The problem: Write out only the final part of the records below. It begins with the line that contains "ring pip: (962, 656)" and ends with the last line.

Extracted records:
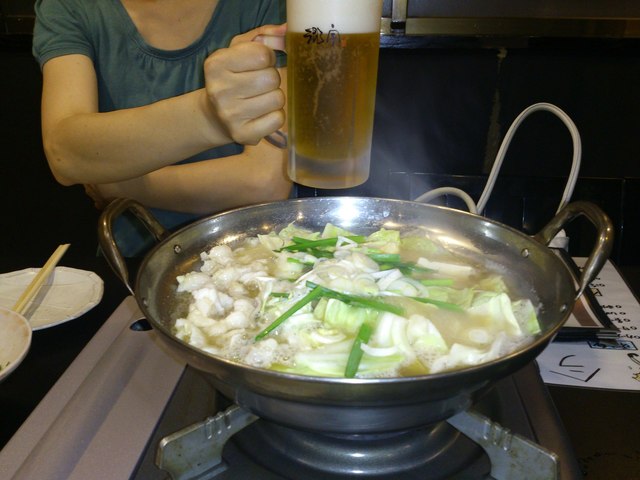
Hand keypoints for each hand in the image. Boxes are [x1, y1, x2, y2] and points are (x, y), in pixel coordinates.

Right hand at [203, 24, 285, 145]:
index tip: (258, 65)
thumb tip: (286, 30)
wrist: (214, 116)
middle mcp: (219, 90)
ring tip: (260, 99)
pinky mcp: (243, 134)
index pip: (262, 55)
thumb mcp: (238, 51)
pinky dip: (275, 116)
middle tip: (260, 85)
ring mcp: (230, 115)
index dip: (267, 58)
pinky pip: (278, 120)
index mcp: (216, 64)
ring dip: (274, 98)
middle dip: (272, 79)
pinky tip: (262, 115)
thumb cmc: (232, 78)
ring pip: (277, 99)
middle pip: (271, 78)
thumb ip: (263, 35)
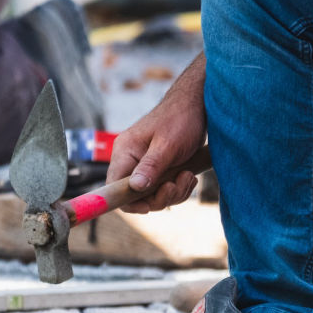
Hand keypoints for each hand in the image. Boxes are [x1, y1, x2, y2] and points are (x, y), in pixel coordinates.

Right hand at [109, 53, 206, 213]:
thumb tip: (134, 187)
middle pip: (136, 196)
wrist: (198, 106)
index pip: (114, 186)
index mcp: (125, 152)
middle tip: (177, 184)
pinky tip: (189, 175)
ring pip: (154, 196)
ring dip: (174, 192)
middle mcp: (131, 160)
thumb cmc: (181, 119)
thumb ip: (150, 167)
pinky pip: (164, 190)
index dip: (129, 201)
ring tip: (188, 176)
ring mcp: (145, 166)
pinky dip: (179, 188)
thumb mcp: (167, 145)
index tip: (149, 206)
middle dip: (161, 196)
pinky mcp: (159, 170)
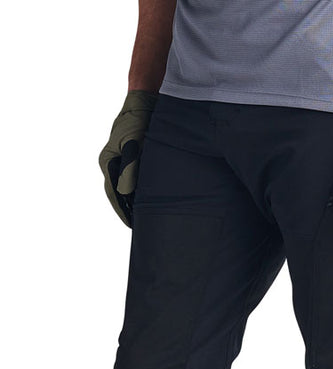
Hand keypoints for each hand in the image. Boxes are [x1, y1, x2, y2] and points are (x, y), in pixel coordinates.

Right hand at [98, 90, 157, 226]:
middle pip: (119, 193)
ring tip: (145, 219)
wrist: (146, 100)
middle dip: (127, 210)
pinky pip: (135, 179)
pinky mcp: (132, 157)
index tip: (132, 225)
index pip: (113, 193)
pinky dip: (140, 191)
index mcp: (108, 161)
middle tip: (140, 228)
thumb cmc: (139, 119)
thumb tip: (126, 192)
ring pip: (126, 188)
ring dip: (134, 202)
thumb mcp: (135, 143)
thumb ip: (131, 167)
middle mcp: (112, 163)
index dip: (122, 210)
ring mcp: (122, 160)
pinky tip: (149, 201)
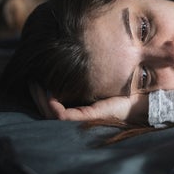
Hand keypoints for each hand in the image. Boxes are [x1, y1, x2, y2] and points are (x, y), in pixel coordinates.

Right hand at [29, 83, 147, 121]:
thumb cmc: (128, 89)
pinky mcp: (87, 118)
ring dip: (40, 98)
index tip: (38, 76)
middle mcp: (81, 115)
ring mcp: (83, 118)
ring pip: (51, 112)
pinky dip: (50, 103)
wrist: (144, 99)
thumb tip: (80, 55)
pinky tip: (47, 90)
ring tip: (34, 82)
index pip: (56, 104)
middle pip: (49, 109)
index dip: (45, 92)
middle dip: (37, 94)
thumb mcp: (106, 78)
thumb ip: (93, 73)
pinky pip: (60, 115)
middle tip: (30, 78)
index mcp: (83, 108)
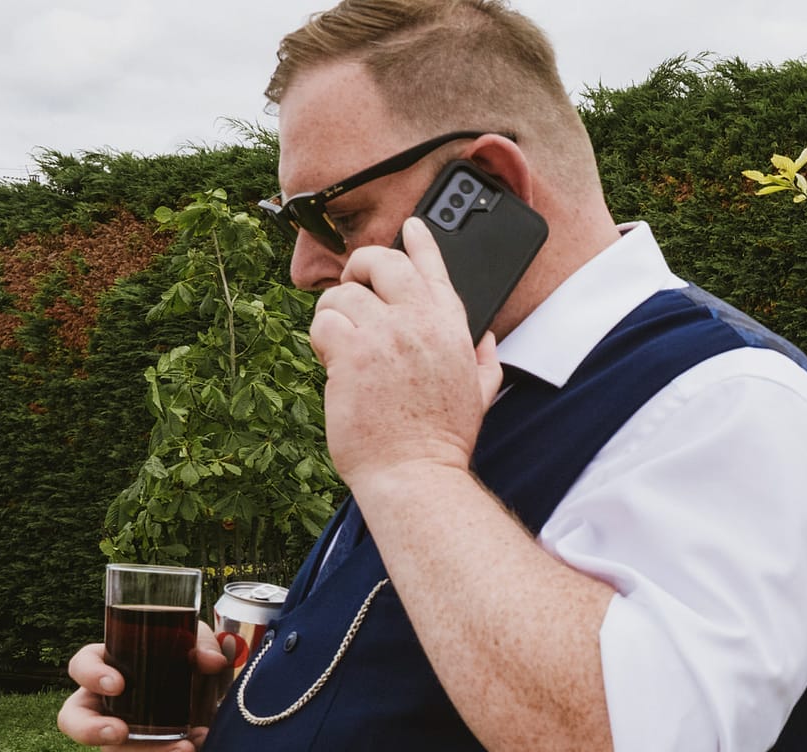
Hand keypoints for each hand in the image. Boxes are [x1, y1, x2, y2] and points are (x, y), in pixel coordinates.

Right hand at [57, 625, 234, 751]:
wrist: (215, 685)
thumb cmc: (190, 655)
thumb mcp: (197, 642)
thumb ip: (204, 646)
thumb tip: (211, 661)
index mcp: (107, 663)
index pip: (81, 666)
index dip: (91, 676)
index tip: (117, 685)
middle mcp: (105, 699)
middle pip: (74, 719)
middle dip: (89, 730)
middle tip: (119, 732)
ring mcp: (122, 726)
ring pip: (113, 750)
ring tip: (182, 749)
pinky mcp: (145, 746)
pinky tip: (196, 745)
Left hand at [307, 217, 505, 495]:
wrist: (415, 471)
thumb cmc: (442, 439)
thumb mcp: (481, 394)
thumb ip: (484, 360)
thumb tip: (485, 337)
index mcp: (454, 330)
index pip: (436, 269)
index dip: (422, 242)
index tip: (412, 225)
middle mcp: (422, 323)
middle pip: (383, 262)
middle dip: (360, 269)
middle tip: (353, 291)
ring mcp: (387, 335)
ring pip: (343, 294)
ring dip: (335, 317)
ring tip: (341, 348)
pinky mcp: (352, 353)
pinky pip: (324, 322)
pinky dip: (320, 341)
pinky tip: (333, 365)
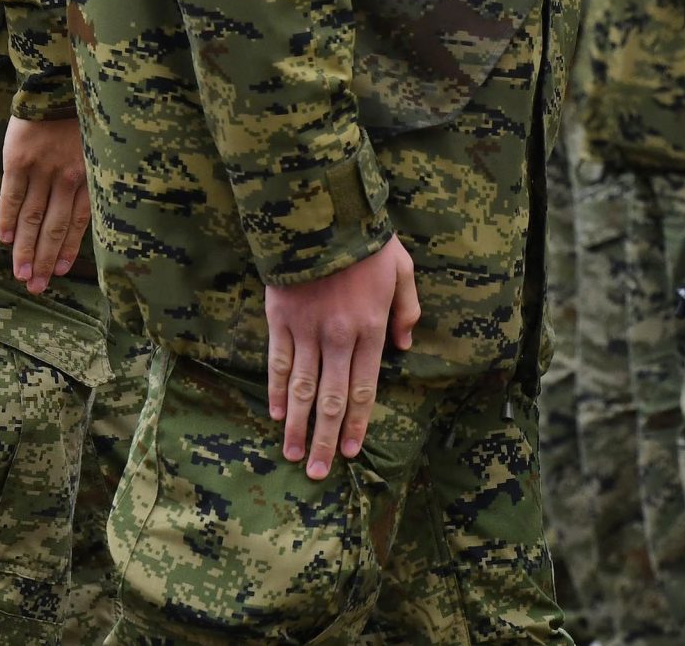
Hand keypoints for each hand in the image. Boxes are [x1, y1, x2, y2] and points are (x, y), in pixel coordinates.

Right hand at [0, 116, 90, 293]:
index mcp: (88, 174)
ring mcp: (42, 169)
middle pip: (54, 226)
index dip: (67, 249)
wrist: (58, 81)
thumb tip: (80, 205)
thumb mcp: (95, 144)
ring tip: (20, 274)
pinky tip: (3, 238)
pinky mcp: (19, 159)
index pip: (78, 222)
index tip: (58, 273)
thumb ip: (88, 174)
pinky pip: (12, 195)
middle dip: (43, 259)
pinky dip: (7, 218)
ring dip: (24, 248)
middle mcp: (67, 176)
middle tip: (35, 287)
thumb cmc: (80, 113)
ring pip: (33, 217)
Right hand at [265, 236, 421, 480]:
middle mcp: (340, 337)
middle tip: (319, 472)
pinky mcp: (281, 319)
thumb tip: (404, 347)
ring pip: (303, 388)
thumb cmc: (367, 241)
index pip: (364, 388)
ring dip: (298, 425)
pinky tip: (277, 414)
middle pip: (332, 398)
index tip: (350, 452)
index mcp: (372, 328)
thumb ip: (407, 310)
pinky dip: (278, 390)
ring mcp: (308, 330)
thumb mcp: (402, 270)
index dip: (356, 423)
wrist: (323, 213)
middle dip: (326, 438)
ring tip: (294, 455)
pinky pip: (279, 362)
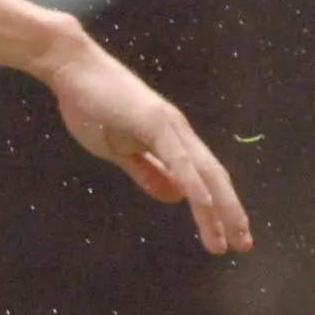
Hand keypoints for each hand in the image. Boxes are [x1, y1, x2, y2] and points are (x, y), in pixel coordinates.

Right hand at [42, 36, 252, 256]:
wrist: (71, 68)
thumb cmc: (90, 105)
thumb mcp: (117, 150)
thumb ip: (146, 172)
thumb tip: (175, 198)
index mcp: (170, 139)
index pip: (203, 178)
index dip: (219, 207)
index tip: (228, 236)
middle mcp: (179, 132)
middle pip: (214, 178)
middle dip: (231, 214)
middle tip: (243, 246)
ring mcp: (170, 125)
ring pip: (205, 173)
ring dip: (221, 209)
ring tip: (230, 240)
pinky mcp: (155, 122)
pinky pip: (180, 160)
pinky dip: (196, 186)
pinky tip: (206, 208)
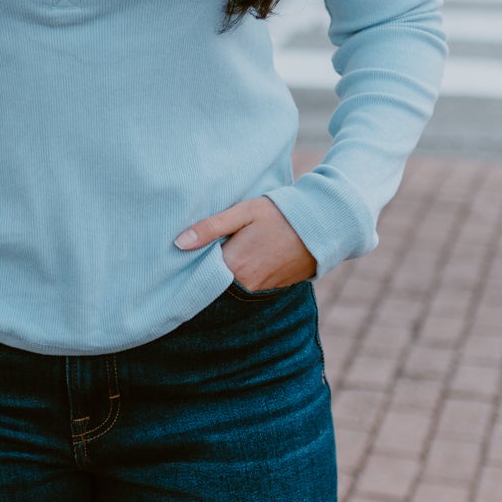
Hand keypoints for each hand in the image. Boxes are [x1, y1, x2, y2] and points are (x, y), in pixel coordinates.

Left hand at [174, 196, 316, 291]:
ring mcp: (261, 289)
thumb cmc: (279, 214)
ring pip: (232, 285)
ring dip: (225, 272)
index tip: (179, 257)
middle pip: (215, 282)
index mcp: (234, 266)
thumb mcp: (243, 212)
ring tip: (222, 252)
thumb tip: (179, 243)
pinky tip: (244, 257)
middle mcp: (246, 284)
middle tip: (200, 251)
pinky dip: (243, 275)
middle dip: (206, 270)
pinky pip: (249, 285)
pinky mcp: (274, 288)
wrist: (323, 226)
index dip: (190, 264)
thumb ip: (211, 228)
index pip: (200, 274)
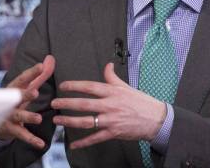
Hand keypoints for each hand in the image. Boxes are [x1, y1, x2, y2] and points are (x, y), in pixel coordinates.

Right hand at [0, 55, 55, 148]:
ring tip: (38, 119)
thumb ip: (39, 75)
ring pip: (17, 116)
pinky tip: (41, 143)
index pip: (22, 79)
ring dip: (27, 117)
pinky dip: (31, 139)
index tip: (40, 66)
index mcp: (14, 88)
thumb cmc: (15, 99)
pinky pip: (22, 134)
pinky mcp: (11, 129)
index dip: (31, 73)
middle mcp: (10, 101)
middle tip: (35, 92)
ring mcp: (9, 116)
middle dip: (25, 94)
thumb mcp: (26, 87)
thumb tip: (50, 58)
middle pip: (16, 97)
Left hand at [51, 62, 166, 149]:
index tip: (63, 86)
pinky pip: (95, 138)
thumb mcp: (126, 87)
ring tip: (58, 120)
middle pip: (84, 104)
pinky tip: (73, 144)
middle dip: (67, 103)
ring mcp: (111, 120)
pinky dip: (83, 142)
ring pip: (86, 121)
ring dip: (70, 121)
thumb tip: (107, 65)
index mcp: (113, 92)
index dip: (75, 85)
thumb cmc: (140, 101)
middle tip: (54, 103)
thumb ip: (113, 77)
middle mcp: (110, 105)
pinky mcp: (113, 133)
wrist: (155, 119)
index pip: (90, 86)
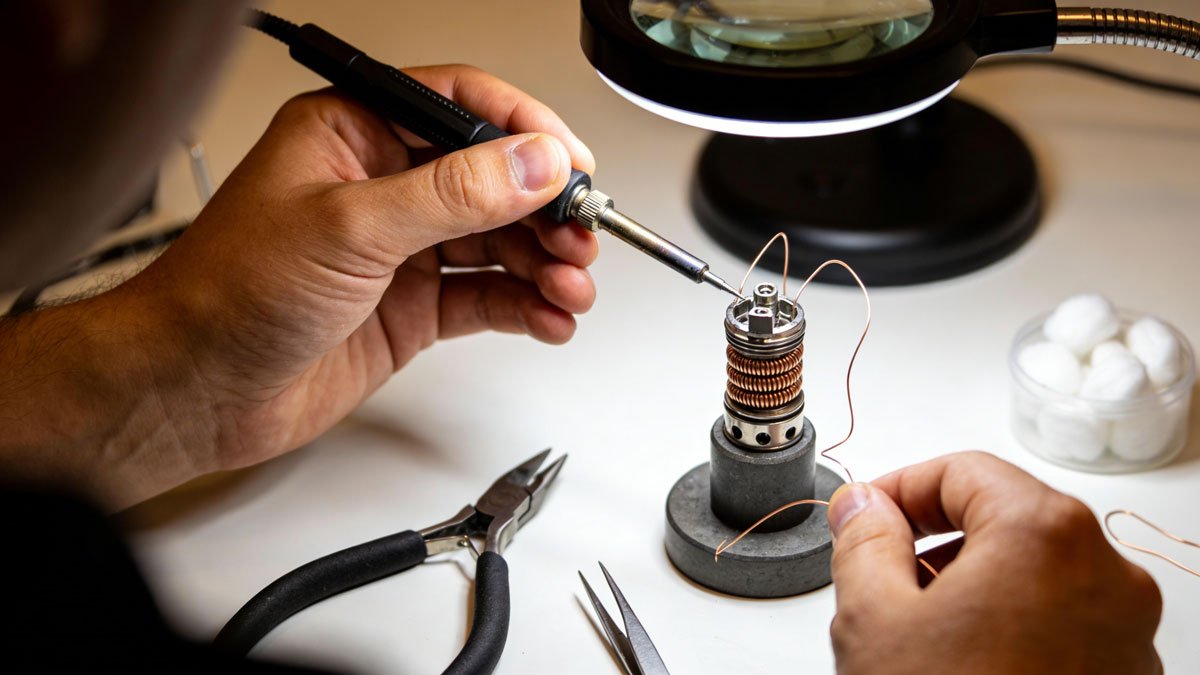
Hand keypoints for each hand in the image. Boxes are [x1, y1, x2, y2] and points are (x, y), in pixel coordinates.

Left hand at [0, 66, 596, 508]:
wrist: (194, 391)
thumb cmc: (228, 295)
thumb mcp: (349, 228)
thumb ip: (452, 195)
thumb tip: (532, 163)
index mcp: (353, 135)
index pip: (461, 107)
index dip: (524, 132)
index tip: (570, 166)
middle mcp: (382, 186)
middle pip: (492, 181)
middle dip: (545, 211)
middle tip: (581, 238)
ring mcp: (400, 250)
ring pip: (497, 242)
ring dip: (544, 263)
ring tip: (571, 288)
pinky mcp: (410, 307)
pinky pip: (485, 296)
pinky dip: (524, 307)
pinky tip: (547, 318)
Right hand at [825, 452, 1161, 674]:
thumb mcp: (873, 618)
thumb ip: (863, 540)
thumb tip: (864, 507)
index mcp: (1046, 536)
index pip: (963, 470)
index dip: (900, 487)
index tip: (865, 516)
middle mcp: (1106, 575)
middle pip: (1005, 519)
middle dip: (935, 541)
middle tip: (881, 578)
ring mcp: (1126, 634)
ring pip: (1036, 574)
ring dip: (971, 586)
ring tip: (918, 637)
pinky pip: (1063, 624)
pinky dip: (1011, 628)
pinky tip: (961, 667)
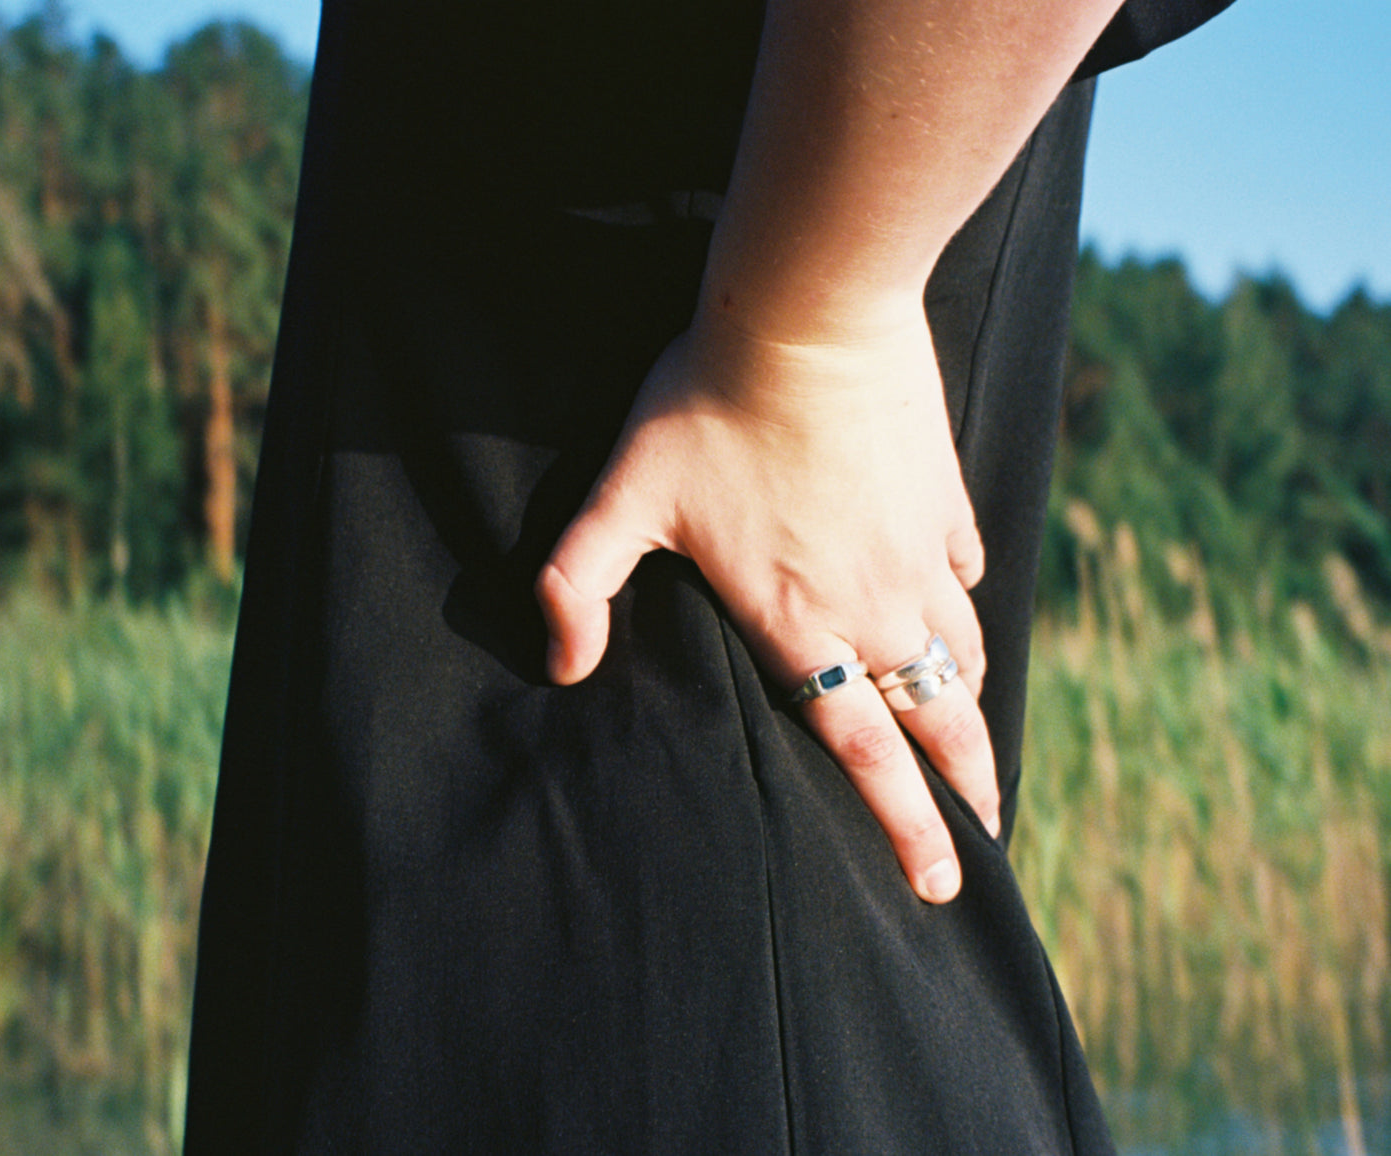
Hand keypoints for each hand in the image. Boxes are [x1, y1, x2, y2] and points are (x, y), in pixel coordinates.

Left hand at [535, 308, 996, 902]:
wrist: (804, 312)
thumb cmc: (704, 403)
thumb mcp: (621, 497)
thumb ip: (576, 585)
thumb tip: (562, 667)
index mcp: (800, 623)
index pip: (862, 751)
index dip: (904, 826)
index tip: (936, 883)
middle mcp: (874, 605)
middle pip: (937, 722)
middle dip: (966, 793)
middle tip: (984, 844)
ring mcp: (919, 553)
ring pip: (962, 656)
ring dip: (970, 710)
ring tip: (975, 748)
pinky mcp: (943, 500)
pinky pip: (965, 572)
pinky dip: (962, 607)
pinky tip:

Worked solution:
ring pip: (962, 656)
ring dip: (970, 710)
ring tip: (975, 748)
pinky mcp: (943, 500)
pinky pip: (965, 572)
pinky dip: (962, 607)
pinky tip:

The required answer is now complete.